The Eytzinger layout is almost never slower and usually faster than a sorted array—even for very small array lengths. This is because the Eytzinger child index calculations 2*i+1 and 2*i+2 are as simple as those done in binary search.
The Eytzinger layout does surprisingly well. My current conjecture (mainly due to Paul Khuong) is that the prefetcher is working really well here. This isn't too surprising since after accessing array index i, the next array index accessed is 2*i+1 or 2*i+2, both of which are probably in the same cache line. Looking even two levels down, the next access is in the range 4*i+3,…,4*i+6. A good prefetcher can get this lined up two or even three levels ahead of time. If that's not the case, then using the __builtin_prefetch directive might help.
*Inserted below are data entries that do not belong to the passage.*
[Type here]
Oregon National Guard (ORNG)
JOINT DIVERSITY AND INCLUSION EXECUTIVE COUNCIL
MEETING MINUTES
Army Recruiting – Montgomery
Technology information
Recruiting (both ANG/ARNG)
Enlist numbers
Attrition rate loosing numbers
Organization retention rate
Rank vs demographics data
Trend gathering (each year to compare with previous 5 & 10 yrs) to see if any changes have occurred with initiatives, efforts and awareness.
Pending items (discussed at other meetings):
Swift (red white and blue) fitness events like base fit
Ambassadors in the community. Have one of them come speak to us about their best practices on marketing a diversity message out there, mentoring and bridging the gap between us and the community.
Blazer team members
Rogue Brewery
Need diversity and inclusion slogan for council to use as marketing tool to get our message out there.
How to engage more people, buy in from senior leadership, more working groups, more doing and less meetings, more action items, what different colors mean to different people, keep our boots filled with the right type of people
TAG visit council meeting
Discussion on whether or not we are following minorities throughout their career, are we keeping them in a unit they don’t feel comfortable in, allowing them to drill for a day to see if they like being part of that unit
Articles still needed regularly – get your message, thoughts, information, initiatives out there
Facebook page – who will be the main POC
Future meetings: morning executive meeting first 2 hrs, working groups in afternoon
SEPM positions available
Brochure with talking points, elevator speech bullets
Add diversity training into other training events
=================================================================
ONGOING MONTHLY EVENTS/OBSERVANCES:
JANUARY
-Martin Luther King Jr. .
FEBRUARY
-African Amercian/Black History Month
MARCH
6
Update: I confirmed this by using an explicit prefetch __builtin_prefetch(16*i+22) at the top of the loop. On the 4790K, this gives a modest speedup when we run out of L2 cache. On the Atom 330 (which is the figure on the left, above) this gives a substantial speedup, making the Eytzinger layout competitive again for a while, at least. Here are the graphs.
The B-tree layout can have significant overhead for small arrays. For example, when B=17 (so, with 16 keys per block) and n=32, about half of the searches require 10 comparisons; all other methods will do at most 6 comparisons.
For most processors, the vEB layout doesn't become effective until the data gets really big. The index calculations are just too complicated.
Nearly universally, B-trees win when the data gets big enough.